Summary: Part 9 of "Being the Church," focusing on how only Jesus can fill our deepest needs.
Being the Church
Part 9: God’s Answer for Your Spiritual Hunger
Scripture: Acts 13:14-52
“There is a God shaped vacuum in the heart of every man which cannot be filled by any created thing, but only by God, the Creator, made known through Jesus.”
Intro: I just got back from a 10 day missions trip to Peru. I preached there a couple of Sundays ago to a small congregation of about 60 people. The average salary of those workers there is 1200 dollars per year. I gave a very simple message on God’s love. I didn’t think it was anything special. It probably would have scored pretty lowly in any seminary preaching course. It was a simple message on the love of God…and how God desires an intimate relationship with every one of us.
-After 30 minutes that I felt were utterly futile, I gave a simple altar call for response. The whole congregation came forward. Grown men, hardened by years of back-breaking work, were weeping. Mothers knelt with their daughters, seemingly oblivious to their poverty, and prayed.
-What I saw from the people there in Peru that morning was so pure, was so real, that I began to wonder what was wrong with me. Why didn’t I experience the kind of connection with God back home? Many of the people who were on the work camp with me resonated the same feeling. “What’s wrong with us in America that we don’t see the same thing happening in our lives?”
-But you know what else I saw in those people around the altar that morning in Reque, Peru? I saw that really, we are more alike than we realize. You see, what I saw in their faces, and felt in their hearts was this: hunger. Spiritual hunger. And I see it on the faces of people here in the states every day. The only difference between the people in Peru, who seemed so pure in their pursuit of God, and us…is how they satisfy their spiritual hunger as opposed to how many of us do.
-The spiritual hunger of human beings is ancient and universal. We all have it, deep down. We all yearn for…well, something, in the deepest recesses of our souls. It was no different 1900 years ago for the Apostle Paul and the people he preached to.
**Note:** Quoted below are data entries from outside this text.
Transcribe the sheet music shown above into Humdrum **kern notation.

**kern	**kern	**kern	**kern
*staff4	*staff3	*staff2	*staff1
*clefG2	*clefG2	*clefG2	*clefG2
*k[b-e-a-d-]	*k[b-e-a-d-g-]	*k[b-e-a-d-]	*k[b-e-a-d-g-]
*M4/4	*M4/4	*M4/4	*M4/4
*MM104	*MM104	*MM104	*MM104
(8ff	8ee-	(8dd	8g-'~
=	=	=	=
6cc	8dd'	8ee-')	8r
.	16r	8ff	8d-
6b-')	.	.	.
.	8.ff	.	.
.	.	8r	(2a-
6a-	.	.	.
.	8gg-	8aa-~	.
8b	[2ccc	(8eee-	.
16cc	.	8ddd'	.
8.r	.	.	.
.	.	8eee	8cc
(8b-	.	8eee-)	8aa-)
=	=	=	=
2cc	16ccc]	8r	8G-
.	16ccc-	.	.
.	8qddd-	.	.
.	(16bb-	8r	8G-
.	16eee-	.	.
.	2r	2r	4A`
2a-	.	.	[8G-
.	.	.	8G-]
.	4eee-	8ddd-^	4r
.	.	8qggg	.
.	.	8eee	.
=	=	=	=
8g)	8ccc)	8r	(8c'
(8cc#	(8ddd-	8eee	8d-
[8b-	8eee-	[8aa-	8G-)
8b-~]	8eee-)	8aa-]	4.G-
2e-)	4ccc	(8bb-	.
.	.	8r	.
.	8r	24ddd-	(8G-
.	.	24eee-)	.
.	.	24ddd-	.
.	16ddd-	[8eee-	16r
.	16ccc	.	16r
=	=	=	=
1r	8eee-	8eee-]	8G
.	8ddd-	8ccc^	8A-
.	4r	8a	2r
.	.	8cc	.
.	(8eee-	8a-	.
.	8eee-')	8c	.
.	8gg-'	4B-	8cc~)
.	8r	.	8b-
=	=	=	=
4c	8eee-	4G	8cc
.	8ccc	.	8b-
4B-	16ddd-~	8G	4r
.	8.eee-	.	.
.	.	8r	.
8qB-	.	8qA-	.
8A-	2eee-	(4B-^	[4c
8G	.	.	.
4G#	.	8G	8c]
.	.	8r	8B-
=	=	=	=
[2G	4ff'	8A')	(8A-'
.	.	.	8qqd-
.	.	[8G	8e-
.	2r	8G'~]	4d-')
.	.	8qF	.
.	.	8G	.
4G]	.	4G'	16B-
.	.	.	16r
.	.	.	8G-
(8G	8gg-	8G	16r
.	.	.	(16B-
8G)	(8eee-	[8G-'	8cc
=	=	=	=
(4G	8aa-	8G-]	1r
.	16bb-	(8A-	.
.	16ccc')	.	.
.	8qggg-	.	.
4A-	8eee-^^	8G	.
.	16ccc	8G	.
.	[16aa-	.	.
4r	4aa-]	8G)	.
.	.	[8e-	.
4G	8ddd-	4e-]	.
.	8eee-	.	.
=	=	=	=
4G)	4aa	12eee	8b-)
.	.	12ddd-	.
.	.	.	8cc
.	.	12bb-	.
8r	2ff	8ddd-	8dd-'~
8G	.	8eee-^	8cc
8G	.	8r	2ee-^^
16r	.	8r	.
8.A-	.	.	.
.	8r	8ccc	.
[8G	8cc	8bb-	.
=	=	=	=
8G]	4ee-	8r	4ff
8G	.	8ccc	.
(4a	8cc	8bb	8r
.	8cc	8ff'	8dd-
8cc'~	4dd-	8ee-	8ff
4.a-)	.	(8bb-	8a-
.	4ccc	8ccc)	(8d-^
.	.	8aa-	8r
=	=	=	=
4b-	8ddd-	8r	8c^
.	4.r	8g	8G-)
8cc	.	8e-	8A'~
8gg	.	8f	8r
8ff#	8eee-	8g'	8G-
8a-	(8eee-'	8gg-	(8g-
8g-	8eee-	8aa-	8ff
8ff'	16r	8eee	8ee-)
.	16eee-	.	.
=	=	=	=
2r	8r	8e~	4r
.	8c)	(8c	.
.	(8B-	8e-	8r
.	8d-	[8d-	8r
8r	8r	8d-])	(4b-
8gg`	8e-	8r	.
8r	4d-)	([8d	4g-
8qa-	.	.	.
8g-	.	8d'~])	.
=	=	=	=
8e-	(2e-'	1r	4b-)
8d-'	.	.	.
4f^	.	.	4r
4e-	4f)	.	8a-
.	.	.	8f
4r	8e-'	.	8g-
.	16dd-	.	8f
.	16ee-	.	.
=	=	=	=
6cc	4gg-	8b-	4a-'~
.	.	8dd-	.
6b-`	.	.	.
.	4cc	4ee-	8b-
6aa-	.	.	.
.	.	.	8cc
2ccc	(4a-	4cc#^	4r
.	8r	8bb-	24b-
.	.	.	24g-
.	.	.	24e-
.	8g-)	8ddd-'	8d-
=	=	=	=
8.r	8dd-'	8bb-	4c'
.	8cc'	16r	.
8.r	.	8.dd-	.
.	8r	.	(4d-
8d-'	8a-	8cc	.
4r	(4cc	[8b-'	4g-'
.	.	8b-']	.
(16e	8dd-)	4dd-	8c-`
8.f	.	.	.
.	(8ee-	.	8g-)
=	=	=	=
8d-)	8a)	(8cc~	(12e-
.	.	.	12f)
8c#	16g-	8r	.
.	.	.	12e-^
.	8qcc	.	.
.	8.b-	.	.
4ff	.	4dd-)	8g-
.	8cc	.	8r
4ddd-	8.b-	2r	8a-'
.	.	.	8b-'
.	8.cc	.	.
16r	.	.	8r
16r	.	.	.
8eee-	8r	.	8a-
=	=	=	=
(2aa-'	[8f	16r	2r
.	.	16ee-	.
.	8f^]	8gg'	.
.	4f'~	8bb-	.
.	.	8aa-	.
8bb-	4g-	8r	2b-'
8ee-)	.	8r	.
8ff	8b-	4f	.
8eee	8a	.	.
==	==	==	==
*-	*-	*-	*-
-We’re a little over halfway through our series on the book of Acts, and there’s a shift happening in our teaching series and in the book itself. In the first half of the book, we read mostly about Peter and his work with the early Church. From here on out, the book is almost exclusively about Paul and his missionary work in taking the Gospel to places it had never been before.
-Thus far in our teaching series together, we’ve focused extensively on what it means to be the Church corporately. What a healthy church looks like. What a healthy church does. How a healthy church serves others and shares the Gospel.
-From this point forward, we’re going to focus extensively on what it looks like to be the Church on a personal level. What does God want for you as you’re seeking Him? What does God promise to those who follow His Son? How can you deepen your faith and your walk with God?
-So, to begin this “home stretch,” I want us to talk about that Spiritual hunger we all have. I want to share with you from Acts 13, and how Paul builds his case for Jesus to unbelievers here. Because in Paul’s presentation of the Gospel, he hits on all 4 ingredients that are needed for us to feel spiritually significant in life.
(Read Acts 13:14-52)
4 Essential Ingredients for Spiritual Fullness
1. Be aware that God’s initial prescription for your spiritual hunger is the hunger itself. (Vs. 15)
Illustration: Hungry men have always run on both sides of my family. And when we’re hungry, we eat. Sometimes, that hunger gets the best of us. (Brad – “Ding-Dongs” story). “Have another! Have another!”
-That never happens to me. LOL. No, I’ve got to tell on myself, too. But my intentions are always noble when I pig out. A little while back, we had a missions fundraiser here at our church, and I paid a ridiculous amount of money for some of Bernice Clemmon’s special cookies. I got into a bidding war with her husband, Wendall. It wasn’t the hunger that drove me to it. It was because I knew that if I didn’t get them, Wendall would take them home, eat them all and have a heart attack that afternoon.
Questions: Has physical hunger ever gotten the best of you? Have you ever just been so hungry that you ate too much of something that you knew would make you feel sick later on?